*Provided passage:*
———

So, yes, I agree with many of those who left comments, when they say that we should view this as a positive step for records management but I still remain concerned that it marks a milestone in the decline of the records management profession – at least in its current guise.

Tuesday 3 February 2009

The end of RM as a profession in its own right?

I'm sure most of you (in the UK at least) will be aware of the review commissioned by the Govt into the 30 year rule. Likewise I suspect many will have read Lord Dacre's findings and recommendations. I say 'suspect' as there doesn't seem to have been much discussion of them so far on the usual RM and archive lists, but maybe I've just missed it in the information (and literal!) blizzard.

I'm sure all will come to their own conclusions about the pros and cons of moving towards a 15 year rule and don't propose to comment on this here. What I did find particularly illuminating was paragraph 8.23

"We recommend that electronic record capture should be an integral part of the
IT infrastructure of government, and not a ‘bolt-on’ activity. Work on creating an IT
strategy to ensure that records are automatically kept needs to be accelerated
."

The message seems pretty clear to me. The capture, management and maintenance of electronic records should now be considered an IT function, integrated within the mainstream of IT service delivery. Reference to records management as a 'bolt-on activity' confirms my fears that we have effectively allowed ourselves to be increasingly marginalized over recent years whilst the game moves on and upwards without us.

So, Records Managers, its time to open the office door, walk down the corridor to the Head of IT and pass the baton marked 'Records Management' over to him or her to deal with and for us to return to our warehouses full of paper and hanging files...

———

*Provided material:*
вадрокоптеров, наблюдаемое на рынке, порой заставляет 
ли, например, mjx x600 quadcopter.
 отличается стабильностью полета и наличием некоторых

———

*Required action 1:* The records management text says that three activities involving electronic records should now be treated as an IT function. List them.
*Required action 2:* Write out the records management text from "The end of RM" up to and including "(and literal!) blizzard.".
Rely only on the records management text.

*Task result 1:*
- Capture
- Management
- Maintenance

*Task result 2:*
The end of RM as a profession in its own right?

I'm sure most of you (in the UK at least) will be aware of the review commissioned by the Govt into the 30 year rule. Likewise I suspect many will have read Lord Dacre's findings and recommendations. I say 'suspect' as there doesn't seem to have been much discussion of them so far on the usual RM and archive lists, but maybe I've just missed it in the information (and literal!) blizzard.